Archive for Sunday, October 7, 2001

Attack led by sea-launched cruise missiles, long-range bombers

October 7, 2001


— Forty U.S. and British warplanes and an armada of warships pummeled strongholds of the al-Qaida network and the Taliban regime in Afghanistan on Sunday with Tomahawk cruise missiles, 500-pound gravity bombs and computer-guided bombs.

The demonstration of Western fire power was the first wave of an anti-terrorism campaign promised after the Sept. 11 attacks on the United States. One senior administration official said the military strikes would be sustained and would last days or more.

"Our objective is to defeat those who use terrorism and those who house or support them," Defense Secretary Donald H. Rumsfeld told a Pentagon news conference about two hours after the attacks began.

Along with the strikes against air defenses of Afghanistan's Taliban rulers and their small fleet of warplanes, U.S. Air Force C-17 cargo planes began dropping food and medical supplies inside Afghanistan as part of President Bush's effort to aid displaced Afghan civilians.

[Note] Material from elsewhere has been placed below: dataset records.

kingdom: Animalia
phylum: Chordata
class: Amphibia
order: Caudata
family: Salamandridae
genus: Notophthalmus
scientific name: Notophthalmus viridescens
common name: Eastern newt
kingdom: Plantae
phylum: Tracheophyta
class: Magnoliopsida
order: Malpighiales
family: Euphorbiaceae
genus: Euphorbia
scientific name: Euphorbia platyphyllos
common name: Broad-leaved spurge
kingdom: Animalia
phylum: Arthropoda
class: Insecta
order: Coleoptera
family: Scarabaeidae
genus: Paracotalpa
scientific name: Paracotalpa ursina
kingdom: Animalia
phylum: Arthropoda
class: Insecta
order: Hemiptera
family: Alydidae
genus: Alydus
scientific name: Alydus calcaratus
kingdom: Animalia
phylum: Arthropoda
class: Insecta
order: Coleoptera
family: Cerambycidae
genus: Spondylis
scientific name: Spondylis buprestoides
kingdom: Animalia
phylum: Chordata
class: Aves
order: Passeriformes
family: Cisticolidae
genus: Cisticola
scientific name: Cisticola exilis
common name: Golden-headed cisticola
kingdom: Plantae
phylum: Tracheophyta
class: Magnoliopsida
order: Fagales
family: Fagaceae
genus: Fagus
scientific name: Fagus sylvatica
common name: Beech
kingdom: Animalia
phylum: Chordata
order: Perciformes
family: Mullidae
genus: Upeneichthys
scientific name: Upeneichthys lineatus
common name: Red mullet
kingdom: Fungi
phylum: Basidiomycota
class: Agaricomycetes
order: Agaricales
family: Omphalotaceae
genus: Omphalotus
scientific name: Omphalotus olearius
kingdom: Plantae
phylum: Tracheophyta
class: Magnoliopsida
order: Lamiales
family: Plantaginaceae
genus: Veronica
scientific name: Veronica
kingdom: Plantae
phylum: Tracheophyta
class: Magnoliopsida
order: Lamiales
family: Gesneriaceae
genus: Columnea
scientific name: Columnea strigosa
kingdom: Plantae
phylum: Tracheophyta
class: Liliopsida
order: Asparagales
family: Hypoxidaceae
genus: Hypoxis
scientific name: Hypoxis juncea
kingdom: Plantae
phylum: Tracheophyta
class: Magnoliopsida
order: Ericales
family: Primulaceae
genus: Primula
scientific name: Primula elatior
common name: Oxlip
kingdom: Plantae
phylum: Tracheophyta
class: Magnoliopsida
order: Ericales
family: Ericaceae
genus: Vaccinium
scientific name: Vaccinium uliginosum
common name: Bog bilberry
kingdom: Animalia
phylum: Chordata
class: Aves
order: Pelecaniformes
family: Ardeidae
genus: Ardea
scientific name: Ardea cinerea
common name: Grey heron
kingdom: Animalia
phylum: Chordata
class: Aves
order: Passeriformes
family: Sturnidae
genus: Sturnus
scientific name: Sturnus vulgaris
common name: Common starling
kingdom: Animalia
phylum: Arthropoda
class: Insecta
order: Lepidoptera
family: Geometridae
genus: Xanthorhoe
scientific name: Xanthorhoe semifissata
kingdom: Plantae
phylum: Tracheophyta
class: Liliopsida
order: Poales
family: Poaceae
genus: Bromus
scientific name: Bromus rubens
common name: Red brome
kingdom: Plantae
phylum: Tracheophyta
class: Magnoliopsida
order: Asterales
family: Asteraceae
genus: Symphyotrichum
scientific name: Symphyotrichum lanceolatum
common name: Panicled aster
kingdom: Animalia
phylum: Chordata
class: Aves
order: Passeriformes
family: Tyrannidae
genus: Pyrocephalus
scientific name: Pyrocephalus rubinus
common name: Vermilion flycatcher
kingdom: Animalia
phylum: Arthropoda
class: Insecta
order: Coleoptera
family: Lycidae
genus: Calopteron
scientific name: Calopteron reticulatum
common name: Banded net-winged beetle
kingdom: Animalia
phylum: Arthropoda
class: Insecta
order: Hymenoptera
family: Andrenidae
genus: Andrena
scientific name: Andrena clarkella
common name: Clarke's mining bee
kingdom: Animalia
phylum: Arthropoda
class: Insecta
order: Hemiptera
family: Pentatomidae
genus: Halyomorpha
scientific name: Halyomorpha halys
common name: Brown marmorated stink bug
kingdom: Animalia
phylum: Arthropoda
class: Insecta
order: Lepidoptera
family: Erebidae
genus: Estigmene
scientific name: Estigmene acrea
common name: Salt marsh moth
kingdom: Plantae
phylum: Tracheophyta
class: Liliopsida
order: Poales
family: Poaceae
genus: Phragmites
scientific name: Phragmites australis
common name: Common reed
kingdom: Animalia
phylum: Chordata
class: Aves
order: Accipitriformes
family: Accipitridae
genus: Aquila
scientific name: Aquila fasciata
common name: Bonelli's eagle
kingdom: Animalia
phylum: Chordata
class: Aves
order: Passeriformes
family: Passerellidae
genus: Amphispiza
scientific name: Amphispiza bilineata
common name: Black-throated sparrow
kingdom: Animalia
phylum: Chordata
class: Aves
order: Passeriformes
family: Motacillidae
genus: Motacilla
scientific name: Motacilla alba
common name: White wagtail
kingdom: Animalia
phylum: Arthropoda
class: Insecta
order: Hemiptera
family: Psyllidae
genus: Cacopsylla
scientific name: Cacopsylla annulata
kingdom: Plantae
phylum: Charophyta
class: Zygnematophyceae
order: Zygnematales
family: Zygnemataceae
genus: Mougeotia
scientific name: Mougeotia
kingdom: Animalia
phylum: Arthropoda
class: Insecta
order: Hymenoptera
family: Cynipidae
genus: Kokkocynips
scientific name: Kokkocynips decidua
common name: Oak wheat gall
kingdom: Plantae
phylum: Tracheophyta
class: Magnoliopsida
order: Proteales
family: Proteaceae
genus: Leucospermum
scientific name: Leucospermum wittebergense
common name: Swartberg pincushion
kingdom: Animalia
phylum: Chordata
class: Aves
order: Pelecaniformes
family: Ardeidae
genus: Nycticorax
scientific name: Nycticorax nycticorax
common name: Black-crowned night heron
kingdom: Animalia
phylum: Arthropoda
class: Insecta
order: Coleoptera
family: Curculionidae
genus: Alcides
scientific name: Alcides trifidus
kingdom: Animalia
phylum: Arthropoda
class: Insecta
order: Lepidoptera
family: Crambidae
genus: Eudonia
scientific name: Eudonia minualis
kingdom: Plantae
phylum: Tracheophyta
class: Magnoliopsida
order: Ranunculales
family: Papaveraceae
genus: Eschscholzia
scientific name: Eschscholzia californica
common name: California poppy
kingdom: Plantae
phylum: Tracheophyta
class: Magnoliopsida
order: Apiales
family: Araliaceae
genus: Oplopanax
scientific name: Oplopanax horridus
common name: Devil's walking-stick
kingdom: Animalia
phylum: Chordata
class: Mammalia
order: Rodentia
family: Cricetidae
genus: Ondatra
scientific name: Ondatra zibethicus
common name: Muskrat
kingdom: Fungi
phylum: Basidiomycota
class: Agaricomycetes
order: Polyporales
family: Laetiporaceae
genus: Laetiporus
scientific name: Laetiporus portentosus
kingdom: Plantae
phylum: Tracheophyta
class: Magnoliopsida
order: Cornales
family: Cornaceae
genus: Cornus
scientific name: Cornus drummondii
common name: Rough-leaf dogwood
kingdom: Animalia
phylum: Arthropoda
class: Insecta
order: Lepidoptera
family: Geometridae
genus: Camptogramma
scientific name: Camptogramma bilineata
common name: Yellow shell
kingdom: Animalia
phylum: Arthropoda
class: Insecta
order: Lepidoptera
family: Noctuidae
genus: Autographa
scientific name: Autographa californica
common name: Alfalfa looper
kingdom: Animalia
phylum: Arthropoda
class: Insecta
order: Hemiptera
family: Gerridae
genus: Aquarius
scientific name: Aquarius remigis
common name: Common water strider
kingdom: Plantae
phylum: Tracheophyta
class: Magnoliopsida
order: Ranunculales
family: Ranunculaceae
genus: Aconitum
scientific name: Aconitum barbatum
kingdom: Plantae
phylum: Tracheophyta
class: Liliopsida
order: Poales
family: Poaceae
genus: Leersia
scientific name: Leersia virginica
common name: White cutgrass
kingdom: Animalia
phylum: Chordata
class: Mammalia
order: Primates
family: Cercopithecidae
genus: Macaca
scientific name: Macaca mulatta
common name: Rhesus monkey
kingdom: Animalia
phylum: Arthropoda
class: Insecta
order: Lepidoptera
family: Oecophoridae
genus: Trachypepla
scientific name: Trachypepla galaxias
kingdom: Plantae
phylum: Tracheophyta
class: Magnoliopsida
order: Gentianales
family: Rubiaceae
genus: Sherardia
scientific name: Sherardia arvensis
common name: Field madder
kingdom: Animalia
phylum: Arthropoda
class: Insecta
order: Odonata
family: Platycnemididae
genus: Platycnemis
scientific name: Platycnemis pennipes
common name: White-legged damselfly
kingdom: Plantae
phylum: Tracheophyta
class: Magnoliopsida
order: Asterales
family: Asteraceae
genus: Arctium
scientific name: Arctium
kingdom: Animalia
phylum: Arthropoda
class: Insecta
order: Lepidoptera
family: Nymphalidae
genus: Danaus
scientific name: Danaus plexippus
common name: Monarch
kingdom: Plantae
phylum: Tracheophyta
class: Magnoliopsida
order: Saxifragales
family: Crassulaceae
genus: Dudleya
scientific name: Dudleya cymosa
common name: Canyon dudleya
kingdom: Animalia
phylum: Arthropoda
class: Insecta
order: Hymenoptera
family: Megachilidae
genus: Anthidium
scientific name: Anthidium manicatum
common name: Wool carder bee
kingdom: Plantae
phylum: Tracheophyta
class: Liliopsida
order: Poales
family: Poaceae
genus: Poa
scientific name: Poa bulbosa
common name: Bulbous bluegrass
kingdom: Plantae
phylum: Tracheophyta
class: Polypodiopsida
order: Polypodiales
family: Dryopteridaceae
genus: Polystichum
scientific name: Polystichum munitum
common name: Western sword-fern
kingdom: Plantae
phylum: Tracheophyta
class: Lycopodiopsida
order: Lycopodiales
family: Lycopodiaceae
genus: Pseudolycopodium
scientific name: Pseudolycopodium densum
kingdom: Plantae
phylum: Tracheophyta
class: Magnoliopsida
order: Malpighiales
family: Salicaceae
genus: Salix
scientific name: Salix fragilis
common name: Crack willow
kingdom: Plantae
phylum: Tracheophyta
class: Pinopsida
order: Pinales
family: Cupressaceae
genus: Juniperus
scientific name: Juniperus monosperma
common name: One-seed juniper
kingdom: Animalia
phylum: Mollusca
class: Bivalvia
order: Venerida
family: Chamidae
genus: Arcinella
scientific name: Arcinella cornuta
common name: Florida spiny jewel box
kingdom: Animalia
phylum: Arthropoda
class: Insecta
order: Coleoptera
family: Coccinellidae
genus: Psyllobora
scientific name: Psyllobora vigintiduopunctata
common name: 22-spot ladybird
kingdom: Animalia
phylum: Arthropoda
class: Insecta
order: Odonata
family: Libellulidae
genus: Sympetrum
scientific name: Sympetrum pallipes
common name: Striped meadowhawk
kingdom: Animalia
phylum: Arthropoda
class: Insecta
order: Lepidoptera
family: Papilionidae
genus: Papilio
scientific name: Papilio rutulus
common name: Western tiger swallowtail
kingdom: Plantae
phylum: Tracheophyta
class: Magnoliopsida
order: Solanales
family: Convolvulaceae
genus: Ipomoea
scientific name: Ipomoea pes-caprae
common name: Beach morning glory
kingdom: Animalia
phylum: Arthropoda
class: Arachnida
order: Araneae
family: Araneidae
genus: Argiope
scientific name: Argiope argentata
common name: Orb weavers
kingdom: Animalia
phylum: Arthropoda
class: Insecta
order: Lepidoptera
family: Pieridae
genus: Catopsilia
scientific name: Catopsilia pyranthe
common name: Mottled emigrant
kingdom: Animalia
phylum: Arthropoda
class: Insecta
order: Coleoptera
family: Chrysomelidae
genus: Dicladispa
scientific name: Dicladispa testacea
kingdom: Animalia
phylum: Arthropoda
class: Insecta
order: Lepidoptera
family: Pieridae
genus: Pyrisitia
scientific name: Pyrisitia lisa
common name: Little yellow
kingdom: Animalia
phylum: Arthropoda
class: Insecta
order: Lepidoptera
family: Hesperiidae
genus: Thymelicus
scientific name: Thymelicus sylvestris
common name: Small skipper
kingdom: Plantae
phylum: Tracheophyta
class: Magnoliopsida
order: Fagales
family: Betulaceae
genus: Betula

Rumsfeld said 37,500 sets of rations were to be dropped in an initial wave Sunday in the beginning stage of a humanitarian operation that might eventually include moving relief supplies by ground.

A Pentagon official said the United States also will conduct operations inside Afghanistan that will not be seen publicly _ the less visible strikes that Rumsfeld alluded to.

Gen. Richard Myers, chairman of the Joint Chiefs of Staff, said 15 land-based bombers _ including B-2 Stealth bombers flying from Whiteman Air Force Base, Mo. _ and 25 other strike aircraft flying from U.S. aircraft carriers began the attack at 12:30 p.m. EDT _ after darkness fell in Afghanistan. He termed the strike "the early stages of ongoing combat operations" against the Taliban and the al-Qaida network.

A senior defense official, speaking on condition of anonymity, said later that Navy F/A-18 and F-14 fighters flew missions off U.S. carriers, and that no land-based Air Force strike planes other than bombers were used in the first round of attacks.

Myers, sworn into office less than a week ago, said the U.S. aircraft used in the initial wave of attacks included Air Force B-1 Lancers, B-2s and B-52 long-range bombers as well as carrier-based strike aircraft. The B-2s flew from Whiteman, but after dropping their satellite-guided bombs, known as Joint Direct Attack Munitions, continued on to Diego Garcia, a British island in the Indian Ocean. The crews were to rest on Garcia and then fly their planes back to Missouri, officials said.

The B-52s dropped at least dozens of 500-pound gravity bombs on al-Qaida terrorist training camps in eastern Afghanistan, one official said.

Also participating in the initial wave of attacks were American and British ships and submarines that launched a total of 50 Tomahawk cruise missiles from positions in the Arabian Sea, officials said.

Rumsfeld said it was too early to judge the success of the mission. He said there was no indication that any American plane had been damaged.

Afghan sources, speaking on condition of anonymity, said the targets included Taliban headquarters in Kandahar, the city's airport facilities, housing for followers of Osama bin Laden, and the home of a Taliban leader.

Rumsfeld said an initial goal of the strikes was to render air defenses ineffective and to wipe out the military aircraft of the Taliban, who rule most of Afghanistan. The Taliban are known to have a small inventory of surface-to-air missiles as well as shoulder-fired anti-aircraft missiles and anti-aircraft artillery guns.

"We also seek to raise the cost of doing business for foreign terrorists who have chosen Afghanistan from which to organize their activities, and for the oppressive Taliban regime that continues to tolerate terrorist presence in those portions of Afghanistan which they control," Rumsfeld said.

He said the U.S.-led military effort was focused on achieving several goals:

  • "To make clear to the Taliban leaders and their supporters that harboring terrorists is unacceptable and carries a price."

  • To acquire intelligence that will assist planning for future attacks against al-Qaida and the Taliban.

  • To develop relationships with groups in Afghanistan that oppose the Taliban and al-Qaida.

  • To make it increasingly difficult for al-Qaida to use Afghanistan freely as a base of operation.

  • To "alter the military balance over time" by denying to the Taliban the weapons they now use in fighting various opposition forces, including the northern alliance and tribes in the south of Afghanistan.

  • To provide humanitarian relief to Afghans suffering under the Taliban.